- **Your task**: Rename "pose" to "camera" and leave everything else unchanged. Begin at the line that has "pose: elev=349.1 azim=182.5", stop after the line that has "Dot at: (249, 293)", and omit the pictures.

[A block of data]
▬▬▬

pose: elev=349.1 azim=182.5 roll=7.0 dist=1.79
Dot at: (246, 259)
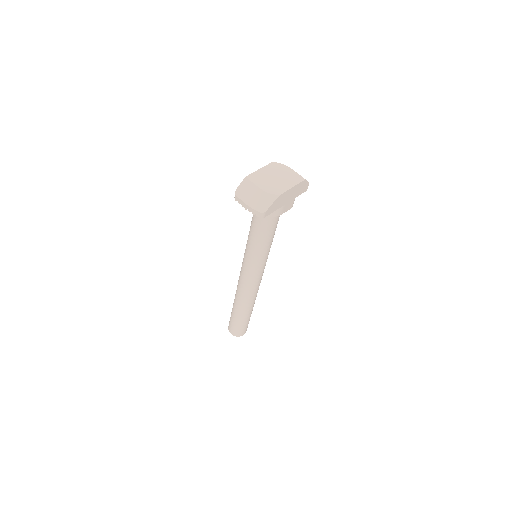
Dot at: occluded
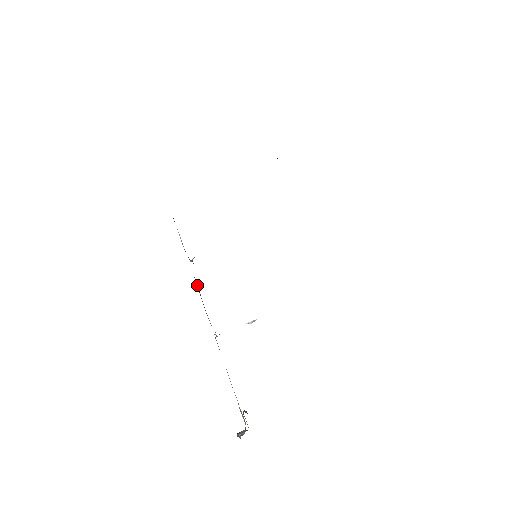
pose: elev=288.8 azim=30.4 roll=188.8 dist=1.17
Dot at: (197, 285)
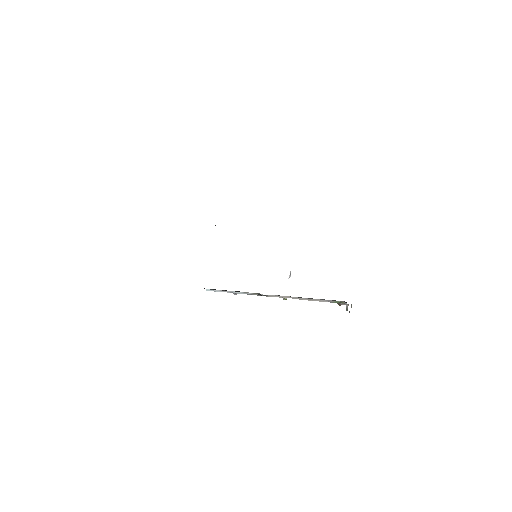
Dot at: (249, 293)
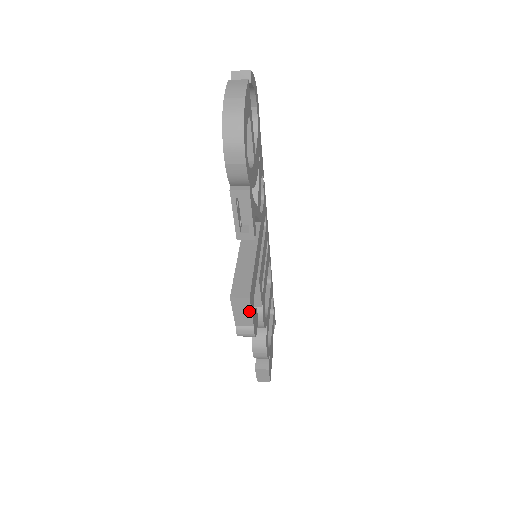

▬▬▬

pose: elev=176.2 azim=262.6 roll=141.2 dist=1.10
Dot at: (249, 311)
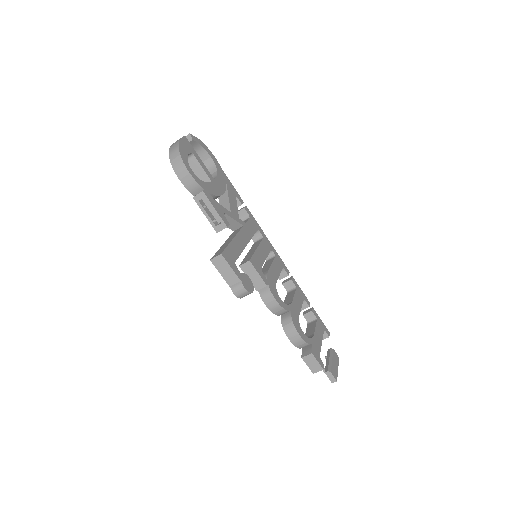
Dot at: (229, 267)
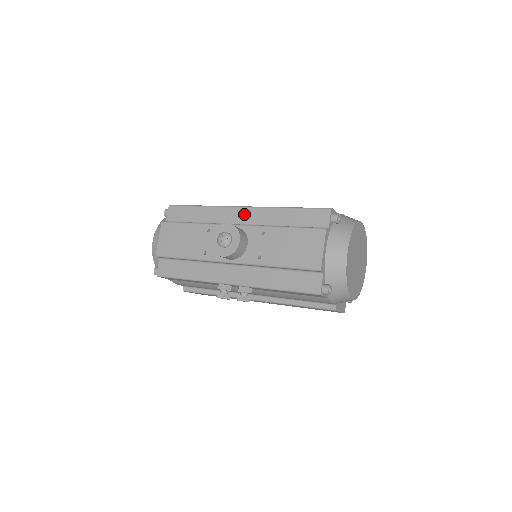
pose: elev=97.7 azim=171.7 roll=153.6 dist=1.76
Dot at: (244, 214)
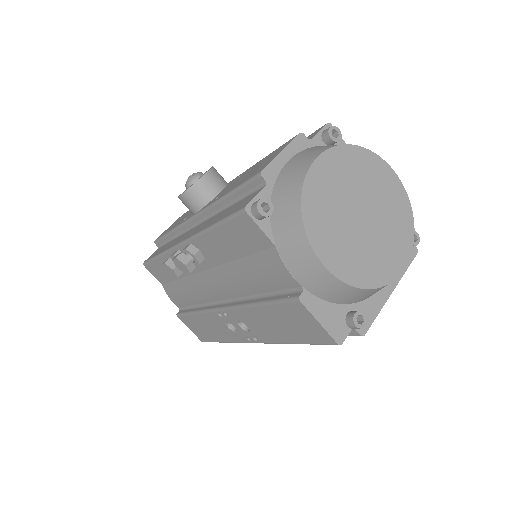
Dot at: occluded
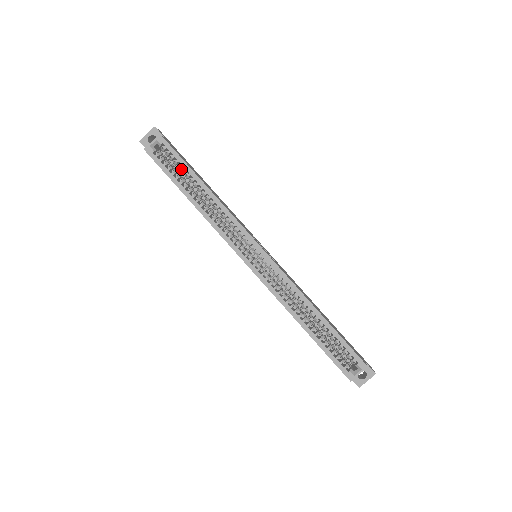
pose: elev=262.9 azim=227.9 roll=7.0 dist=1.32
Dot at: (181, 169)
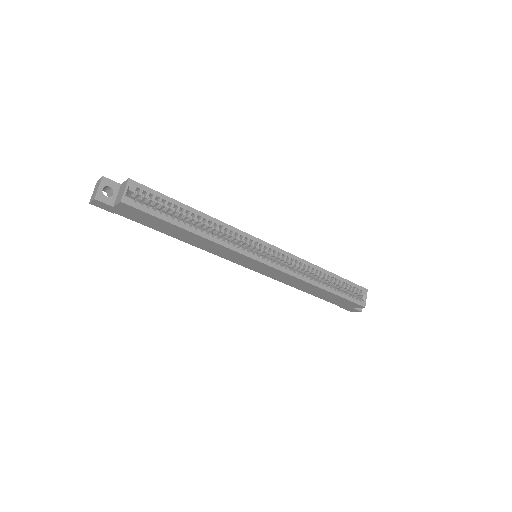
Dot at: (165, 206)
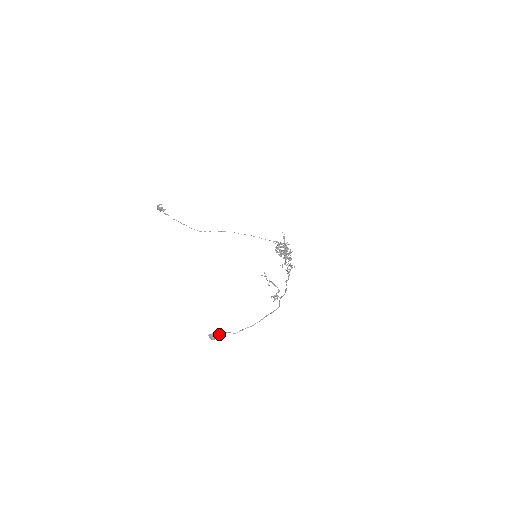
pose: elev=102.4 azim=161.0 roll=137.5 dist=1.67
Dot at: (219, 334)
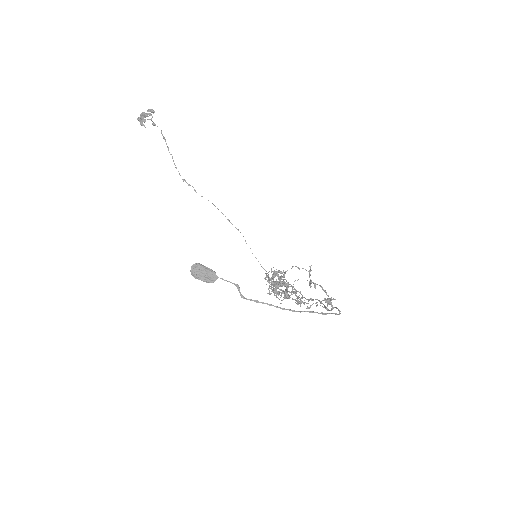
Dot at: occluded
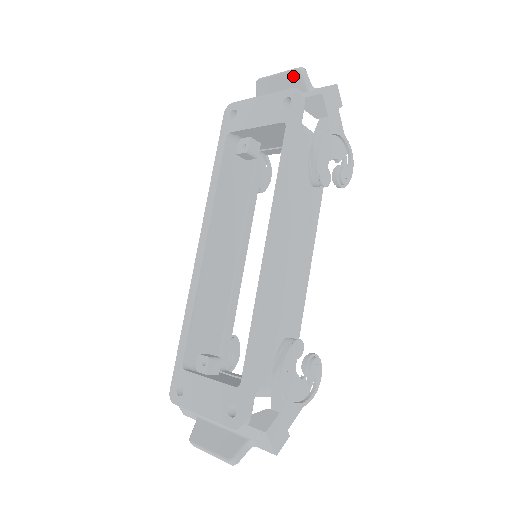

▬▬▬

- **Full response**:
camera: elev=349.1 azim=182.5 roll=7.0 dist=1.79
Dot at: (246, 259)
Dot at: occluded
camera: elev=288.8 azim=30.4 roll=188.8 dist=1.17
Dot at: (197, 285)
Dot at: (249, 293)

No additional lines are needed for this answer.